Only an exact repetition of the entries will do.

------ Given records ------

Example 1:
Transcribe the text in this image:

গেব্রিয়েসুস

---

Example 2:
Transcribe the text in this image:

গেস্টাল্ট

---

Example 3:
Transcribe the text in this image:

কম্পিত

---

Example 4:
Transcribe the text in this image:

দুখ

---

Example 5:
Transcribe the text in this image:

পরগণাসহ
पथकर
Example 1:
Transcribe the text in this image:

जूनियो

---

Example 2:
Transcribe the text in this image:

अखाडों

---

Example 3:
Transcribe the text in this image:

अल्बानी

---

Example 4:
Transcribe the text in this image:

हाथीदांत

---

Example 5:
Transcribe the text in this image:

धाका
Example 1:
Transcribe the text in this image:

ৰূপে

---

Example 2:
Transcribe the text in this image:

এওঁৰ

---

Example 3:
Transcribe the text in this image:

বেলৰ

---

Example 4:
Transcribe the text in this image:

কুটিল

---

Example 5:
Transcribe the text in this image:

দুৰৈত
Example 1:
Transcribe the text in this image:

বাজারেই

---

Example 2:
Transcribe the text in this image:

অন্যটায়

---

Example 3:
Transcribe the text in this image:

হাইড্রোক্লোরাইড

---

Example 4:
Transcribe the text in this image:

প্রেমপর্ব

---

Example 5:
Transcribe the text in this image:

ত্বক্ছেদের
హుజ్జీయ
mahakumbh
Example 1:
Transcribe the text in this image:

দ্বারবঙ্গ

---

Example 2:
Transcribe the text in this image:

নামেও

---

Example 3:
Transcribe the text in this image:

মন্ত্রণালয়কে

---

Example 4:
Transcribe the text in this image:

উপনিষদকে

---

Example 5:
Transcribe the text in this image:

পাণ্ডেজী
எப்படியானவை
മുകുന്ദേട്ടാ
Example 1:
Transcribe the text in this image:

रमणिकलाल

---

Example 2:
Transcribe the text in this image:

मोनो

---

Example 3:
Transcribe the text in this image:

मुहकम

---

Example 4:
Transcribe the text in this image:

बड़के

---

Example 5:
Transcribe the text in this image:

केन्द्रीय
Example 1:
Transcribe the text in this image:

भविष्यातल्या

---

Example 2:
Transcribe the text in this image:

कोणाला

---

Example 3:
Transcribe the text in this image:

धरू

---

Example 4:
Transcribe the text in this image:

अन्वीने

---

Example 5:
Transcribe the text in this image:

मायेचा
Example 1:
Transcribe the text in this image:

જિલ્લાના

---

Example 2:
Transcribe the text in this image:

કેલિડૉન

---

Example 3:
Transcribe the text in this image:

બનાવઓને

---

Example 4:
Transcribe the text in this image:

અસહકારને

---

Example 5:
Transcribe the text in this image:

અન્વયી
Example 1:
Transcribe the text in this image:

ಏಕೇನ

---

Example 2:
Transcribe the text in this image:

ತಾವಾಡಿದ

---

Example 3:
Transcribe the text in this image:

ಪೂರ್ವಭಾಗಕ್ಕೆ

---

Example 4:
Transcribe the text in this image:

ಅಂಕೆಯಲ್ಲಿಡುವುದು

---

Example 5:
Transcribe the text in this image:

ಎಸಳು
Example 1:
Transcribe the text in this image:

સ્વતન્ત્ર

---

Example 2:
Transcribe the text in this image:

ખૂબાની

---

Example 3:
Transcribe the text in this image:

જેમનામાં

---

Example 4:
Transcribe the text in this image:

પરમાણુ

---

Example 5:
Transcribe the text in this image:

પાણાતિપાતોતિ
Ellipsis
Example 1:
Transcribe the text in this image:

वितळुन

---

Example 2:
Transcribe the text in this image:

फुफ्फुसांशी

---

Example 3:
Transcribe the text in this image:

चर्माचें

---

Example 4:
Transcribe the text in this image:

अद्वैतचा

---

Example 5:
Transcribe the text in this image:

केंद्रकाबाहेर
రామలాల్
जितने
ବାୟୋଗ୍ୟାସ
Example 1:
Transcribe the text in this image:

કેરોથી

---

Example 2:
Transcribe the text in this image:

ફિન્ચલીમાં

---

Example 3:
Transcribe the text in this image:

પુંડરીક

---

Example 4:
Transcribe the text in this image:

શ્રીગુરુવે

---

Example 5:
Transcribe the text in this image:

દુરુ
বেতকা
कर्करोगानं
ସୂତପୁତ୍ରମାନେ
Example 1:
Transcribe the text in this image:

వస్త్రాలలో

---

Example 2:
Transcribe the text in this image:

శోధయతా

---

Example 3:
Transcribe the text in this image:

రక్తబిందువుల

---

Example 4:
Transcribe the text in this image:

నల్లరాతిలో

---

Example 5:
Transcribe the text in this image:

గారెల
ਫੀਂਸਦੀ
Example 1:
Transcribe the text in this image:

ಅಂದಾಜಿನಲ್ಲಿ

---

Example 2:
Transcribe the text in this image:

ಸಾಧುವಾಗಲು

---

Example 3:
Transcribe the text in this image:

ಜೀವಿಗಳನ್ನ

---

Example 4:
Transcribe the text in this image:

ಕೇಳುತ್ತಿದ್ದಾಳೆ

------

> Solved problem
Example 1:
Transcribe the text in this image:

গেব্রিয়েসুস

---

Example 2:
Transcribe the text in this image:

গেস্টাল্ট

---

Example 3:
Transcribe the text in this image:

কম্পিত

---

Example 4:
Transcribe the text in this image:

দুখ

---

Example 5:
Transcribe the text in this image:

পরগণাসহ
पथकर
Example 1:
Transcribe the text in this image:

जूनियो

---

Example 2:
Transcribe the text in this image:

अखाडों

---

Example 3:
Transcribe the text in this image:

अल्बानी

---

Example 4:
Transcribe the text in this image:

हाथीदांत

---

Example 5:
Transcribe the text in this image:

धाका
Example 1:
Transcribe the text in this image:

ৰূপে

---

Example 2:
Transcribe the text in this image:

এওঁৰ

---

Example 3:
Transcribe the text in this image:

বেলৰ

---

Example 4:
Transcribe the text in this image:

কুটিল

---

Example 5:
Transcribe the text in this image:

দুৰৈত
Example 1:
Transcribe the text in this image:

বাজারেই

---

Example 2:
Transcribe the text in this image:

অন্যটায়

---

Example 3:
Transcribe the text in this image:

হাইড্রোক্লোরাইড

---

Example 4:
Transcribe the text in this image:

প্রেমপর্ব

---

Example 5:
Transcribe the text in this image:

ত্বক্ছেদের
హుజ్జీయ
mahakumbh
Example 1:
Transcribe the text in this image:

দ্বারবঙ্গ

---

Example 2:
Transcribe the text in this image:

নামেও

---

Example 3:
Transcribe the text in this image:

মন্ত্রণালয়কে

---

Example 4:
Transcribe the text in this image:

উপনিষদকে

---

Example 5:
Transcribe the text in this image:

পাণ্ডেজী
எப்படியானவை
മുകുന്ദേട്ടാ
Example 1:
Transcribe the text in this image:

रमणिकलाल

---

Example 2:
Transcribe the text in this image:

मोनो

---

Example 3:
Transcribe the text in this image:

मुहकम

---

Example 4:
Transcribe the text in this image:

बड़के

---

Example 5:
Transcribe the text in this image:

केन्द्रीय
Example 1:
Transcribe the text in this image:

भविष्यातल्या

---

Example 2:
Transcribe the text in this image:

कोणाला

---

Example 3:
Transcribe the text in this image:

धरू

---

Example 4:
Transcribe the text in this image:

अन्वीने

---

Example 5:
Transcribe the text in this image:

मायेचा
Example 1:
Transcribe the text in this image:

જિલ્લાના

---

Example 2:
Transcribe the text in this image:

કેલિડૉન

---

Example 3:
Transcribe the text in this image:

બનાવઓને

---

Example 4:
Transcribe the text in this image:

અસહકારને

---

Example 5:
Transcribe the text in this image:

અન્વયી
Example 1:
Transcribe the text in this image:

ಏಕೇನ

---

Example 2:
Transcribe the text in this image:

ತಾವಾಡಿದ

---

Example 3:
Transcribe the text in this image:

ಪೂರ್ವಭಾಗಕ್ಕೆ

---

Example 4:
Transcribe the text in this image:

ಅಂಕೆಯಲ್ಲಿಡುವುದು

---

Example 5:
Transcribe the text in this image:

ಎಸಳು
Example 1:
Transcribe the text in this image:

સ્વતન્ત્ર

---

Example 2:
Transcribe the text in this image:

ખૂબાની

---

Example 3:
Transcribe the text in this image:

જેમનામાં

---

Example 4:
Transcribe the text in this image:

પરમાણુ

---

Example 5:
Transcribe the text in this image:

પાણાતિપાતોતિ
Ellipsis
Example 1:
Transcribe the text in this image:

वितळुन

---

Example 2:
Transcribe the text in this image:

फुफ्फुसांशी

---

Example 3:
Transcribe the text in this image:

चर्माचें

---

Example 4:
Transcribe the text in this image:

अद्वैतचा

---

Example 5:
Transcribe the text in this image:

केंद्रकाबाहेर
రామలాల్
जितने
ବାୟୋଗ୍ୟାସ
Example 1:
Transcribe the text in this image:

કેરોથી

---

Example 2:
Transcribe the text in this image:

ફિન્ચલીમાં

---

Example 3:
Transcribe the text in this image:

પુંડરીક

---

Example 4:
Transcribe the text in this image:

શ્રીગુરુવે

---

Example 5:
Transcribe the text in this image:

દુરુ
বেতকা
कर्करोगानं
ସୂତପୁତ୍ରମାନେ
Example 1:
Transcribe the text in this image:

వస్త్రాలలో

---

Example 2:
Transcribe the text in this image:

శోధయతా

---

Example 3:
Transcribe the text in this image:

రక్తబిందువుల

---

Example 4:
Transcribe the text in this image:

నల్లరాతిలో

---

Example 5:
Transcribe the text in this image:

గారెల
ਫੀਂਸਦੀ
Example 1:
Transcribe the text in this image:

ಅಂದಾಜಿನಲ್ಲಿ

---

Example 2:
Transcribe the text in this image:

ಸಾಧುವಾಗಲು

---

Example 3:
Transcribe the text in this image:

ಜೀವಿಗಳನ್ನ

---

Example 4:
Transcribe the text in this image:

ಕೇಳುತ್ತಿದ್ದಾಳೆ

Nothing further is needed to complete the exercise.